Monitoring & Incident Response

  • Monitor security tools (SIEM, IDS/IPS, endpoint protection) for threats and anomalous activity.
  • Investigate and respond to cybersecurity incidents, document findings, and recommend corrective actions.
  • Assist in the creation and maintenance of incident response and disaster recovery plans. 

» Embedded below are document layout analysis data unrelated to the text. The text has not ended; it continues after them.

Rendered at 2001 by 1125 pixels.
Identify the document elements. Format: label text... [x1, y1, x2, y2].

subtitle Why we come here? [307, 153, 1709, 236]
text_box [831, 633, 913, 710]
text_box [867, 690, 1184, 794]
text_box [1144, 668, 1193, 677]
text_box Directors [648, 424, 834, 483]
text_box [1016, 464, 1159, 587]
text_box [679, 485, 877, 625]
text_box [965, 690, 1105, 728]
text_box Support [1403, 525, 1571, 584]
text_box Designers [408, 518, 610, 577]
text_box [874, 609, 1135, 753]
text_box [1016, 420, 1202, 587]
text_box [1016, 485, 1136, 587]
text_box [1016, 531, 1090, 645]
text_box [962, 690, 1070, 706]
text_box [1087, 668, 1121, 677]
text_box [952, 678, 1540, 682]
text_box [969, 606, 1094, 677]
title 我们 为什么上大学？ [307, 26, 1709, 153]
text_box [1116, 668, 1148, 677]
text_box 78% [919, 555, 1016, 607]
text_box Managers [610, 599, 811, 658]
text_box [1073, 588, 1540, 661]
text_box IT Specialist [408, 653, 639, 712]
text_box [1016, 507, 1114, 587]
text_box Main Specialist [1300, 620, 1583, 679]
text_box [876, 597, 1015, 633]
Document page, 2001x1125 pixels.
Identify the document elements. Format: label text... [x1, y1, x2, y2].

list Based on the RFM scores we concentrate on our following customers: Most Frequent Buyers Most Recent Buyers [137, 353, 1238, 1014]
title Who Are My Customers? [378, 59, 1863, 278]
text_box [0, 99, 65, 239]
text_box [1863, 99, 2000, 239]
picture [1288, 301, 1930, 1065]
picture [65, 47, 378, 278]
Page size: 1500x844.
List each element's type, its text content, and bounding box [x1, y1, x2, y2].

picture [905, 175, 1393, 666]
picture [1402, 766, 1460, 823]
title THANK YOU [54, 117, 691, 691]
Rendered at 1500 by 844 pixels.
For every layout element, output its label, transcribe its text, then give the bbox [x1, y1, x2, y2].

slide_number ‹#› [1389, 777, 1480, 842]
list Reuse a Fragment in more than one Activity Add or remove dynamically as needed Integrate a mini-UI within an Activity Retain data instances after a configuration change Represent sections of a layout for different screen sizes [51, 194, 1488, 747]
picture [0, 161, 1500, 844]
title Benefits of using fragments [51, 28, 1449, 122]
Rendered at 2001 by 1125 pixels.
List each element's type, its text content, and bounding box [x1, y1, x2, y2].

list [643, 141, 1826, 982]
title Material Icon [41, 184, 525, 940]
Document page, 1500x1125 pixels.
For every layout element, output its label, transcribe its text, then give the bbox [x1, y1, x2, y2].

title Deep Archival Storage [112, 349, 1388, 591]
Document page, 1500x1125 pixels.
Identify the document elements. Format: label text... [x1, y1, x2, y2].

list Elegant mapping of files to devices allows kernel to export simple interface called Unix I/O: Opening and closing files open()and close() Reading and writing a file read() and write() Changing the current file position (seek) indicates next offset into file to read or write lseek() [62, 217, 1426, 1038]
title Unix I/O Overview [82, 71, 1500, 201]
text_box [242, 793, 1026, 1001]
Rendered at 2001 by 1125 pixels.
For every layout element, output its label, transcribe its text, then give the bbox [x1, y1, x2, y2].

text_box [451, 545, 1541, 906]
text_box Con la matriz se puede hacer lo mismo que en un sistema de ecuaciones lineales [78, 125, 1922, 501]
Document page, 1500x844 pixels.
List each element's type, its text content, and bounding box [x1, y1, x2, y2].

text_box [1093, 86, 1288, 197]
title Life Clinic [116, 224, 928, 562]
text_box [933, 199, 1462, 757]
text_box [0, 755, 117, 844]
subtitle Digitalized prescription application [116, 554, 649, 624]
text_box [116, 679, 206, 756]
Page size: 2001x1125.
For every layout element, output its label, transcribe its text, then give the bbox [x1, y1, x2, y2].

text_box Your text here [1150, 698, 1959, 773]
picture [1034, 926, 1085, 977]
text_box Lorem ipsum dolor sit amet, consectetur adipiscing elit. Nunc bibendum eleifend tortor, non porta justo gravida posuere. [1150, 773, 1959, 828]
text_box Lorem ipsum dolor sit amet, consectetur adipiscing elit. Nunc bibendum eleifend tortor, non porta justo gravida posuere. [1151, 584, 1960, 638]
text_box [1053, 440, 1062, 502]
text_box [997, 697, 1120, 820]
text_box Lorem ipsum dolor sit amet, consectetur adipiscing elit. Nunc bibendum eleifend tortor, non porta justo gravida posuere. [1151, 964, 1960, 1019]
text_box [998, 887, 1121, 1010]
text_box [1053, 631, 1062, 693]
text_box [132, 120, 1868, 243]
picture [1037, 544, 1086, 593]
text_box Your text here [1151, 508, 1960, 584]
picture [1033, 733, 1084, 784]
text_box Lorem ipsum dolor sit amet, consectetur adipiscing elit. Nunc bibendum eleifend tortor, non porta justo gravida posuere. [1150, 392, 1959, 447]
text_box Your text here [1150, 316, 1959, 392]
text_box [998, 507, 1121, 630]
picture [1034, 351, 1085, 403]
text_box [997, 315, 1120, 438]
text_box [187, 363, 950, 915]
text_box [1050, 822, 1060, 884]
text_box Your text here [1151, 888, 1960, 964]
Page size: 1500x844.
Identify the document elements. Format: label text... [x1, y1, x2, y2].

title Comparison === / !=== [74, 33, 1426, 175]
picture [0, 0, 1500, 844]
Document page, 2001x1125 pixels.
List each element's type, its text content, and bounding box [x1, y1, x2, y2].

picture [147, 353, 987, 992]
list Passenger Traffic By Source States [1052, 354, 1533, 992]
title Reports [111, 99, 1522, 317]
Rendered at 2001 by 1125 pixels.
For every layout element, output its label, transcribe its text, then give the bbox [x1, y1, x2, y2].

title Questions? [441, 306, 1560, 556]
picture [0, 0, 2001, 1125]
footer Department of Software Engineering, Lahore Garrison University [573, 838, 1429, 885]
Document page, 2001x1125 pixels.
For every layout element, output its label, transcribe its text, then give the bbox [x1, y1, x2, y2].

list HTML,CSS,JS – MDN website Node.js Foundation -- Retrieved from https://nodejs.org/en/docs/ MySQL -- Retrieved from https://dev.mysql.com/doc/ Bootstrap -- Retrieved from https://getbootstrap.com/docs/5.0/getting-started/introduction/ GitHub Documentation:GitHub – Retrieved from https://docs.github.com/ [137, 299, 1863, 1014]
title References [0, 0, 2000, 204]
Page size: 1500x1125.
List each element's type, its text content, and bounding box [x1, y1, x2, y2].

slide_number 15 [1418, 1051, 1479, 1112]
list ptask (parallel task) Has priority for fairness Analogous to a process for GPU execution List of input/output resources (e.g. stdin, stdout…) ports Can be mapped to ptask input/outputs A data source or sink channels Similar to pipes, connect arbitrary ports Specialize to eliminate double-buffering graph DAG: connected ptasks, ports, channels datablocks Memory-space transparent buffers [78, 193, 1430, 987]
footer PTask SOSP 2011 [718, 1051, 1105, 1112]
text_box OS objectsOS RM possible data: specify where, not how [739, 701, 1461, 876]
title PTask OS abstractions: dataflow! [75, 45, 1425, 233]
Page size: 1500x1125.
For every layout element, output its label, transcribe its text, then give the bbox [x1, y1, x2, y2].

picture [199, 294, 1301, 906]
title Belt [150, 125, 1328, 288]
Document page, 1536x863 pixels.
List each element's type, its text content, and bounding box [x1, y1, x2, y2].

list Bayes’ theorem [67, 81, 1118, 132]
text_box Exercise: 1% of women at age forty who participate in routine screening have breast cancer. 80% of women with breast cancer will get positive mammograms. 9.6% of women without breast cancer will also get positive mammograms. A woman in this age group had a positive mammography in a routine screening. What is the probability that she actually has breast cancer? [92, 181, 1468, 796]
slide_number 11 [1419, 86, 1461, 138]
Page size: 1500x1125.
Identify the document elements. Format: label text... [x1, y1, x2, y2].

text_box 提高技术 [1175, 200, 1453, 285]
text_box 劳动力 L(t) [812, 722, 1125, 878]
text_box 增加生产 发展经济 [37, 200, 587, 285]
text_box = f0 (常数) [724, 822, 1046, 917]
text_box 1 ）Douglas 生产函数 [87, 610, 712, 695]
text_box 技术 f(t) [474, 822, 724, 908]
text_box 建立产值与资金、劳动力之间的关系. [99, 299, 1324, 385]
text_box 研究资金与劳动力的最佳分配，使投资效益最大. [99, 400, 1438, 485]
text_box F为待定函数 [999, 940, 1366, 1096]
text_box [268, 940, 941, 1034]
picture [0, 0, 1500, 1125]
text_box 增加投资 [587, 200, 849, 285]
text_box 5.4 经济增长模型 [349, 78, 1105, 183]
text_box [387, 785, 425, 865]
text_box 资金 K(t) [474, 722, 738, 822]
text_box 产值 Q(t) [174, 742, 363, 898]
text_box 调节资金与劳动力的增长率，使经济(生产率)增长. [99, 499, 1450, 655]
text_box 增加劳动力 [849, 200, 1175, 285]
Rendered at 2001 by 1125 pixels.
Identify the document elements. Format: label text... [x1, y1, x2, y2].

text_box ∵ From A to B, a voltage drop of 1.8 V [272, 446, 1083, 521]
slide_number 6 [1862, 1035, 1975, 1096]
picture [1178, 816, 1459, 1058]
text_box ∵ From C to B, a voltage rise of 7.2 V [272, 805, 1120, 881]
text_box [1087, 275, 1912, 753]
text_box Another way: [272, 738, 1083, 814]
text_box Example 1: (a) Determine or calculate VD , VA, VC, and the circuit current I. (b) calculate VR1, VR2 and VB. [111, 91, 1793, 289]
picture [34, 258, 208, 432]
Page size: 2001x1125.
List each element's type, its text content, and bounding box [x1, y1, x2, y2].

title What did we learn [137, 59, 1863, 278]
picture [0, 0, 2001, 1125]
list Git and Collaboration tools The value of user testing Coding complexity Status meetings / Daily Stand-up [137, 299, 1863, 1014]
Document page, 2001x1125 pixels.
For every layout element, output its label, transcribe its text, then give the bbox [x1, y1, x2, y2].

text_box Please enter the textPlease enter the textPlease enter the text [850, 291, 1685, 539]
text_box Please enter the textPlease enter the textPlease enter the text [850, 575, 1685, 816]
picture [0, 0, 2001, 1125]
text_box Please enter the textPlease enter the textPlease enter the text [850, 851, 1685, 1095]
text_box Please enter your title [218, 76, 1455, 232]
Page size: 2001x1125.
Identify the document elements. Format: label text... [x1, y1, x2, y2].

Infrastructure & Technical Controls

  • Administer network and system security including firewalls, VPNs, access controls, encryption, multi-factor authentication (MFA), and patch management.
  • Collaborate with server, network, and application teams to ensure secure configuration and integration of clinical systems.
  • Review and authorize privileged user access, implementing least privilege principles. 


Training & Awareness

  • Provide cybersecurity awareness training and guidance to clinic staff.
  • Promote security best practices to clinical and administrative personnel to reduce human risk factors.


Documentation & Reporting

  • Maintain detailed documentation for audits, compliance reviews, and IT governance.
  • Prepare security metrics reports for IT leadership and executive stakeholders.


Technical Skills:

  • Network and system security fundamentals (firewalls, VPN, NAC, IDS/IPS, endpoint protection)
  • Active Directory and identity management
  • Risk assessment and remediation planning
  • Security monitoring and logging tools


Requirements:


Education:

  • Bachelor’s degree in Cybersecurity, Information Technology, Computer Science, or a related discipline (or equivalent experience).


Experience:

  • 3–5+ years in information security, systems administration, or equivalent role in IT with exposure to healthcare systems.
  • Security Certifications (Preferred): Security+, CISSP, CISM, CEH, or similar.
  • Experience supporting Electronic Health Record (EHR/EMR) systems and healthcare network environments (Preferred).
  • Familiarity with HIPAA Security Rule controls, NIST Cybersecurity Framework (CSF), or HITRUST (Preferred)


Other Requirements:

  • Regular and reliable attendance is an essential function of the job


Performance Requirements:


Knowledge:

  • Knowledge of IT infrastructure and network management. 
  • Knowledge of operating systems, word processing, database applications, spreadsheet applications, e-mail applications, and diagnostic utilities.
  • Knowledge of troubleshooting and operating computer equipment.
  • Knowledge of customer service-related concepts.


Skills:

  • Skill in organizing tasks.
  • Skill in using customer service skills when dealing with frustrated employees.
  • Skill in masterful problem-solving.


Abilities:

  • Ability to be a team player with effective interpersonal skills.
  • Ability to solve problems and work independently. 


Equipment Operated:

  • Standard office equipment including computers, fax machines, copiers, printers, telephones, etc.


Work Environment:

  • Position is in a well-lighted office environment. Occasional evening and weekend work.


Mental/Physical Requirements:

  • Involves sitting approximately 90 percent of the day, walking, bending, kneeling, stretching, or standing the remainder. May need to lift up to 30 pounds.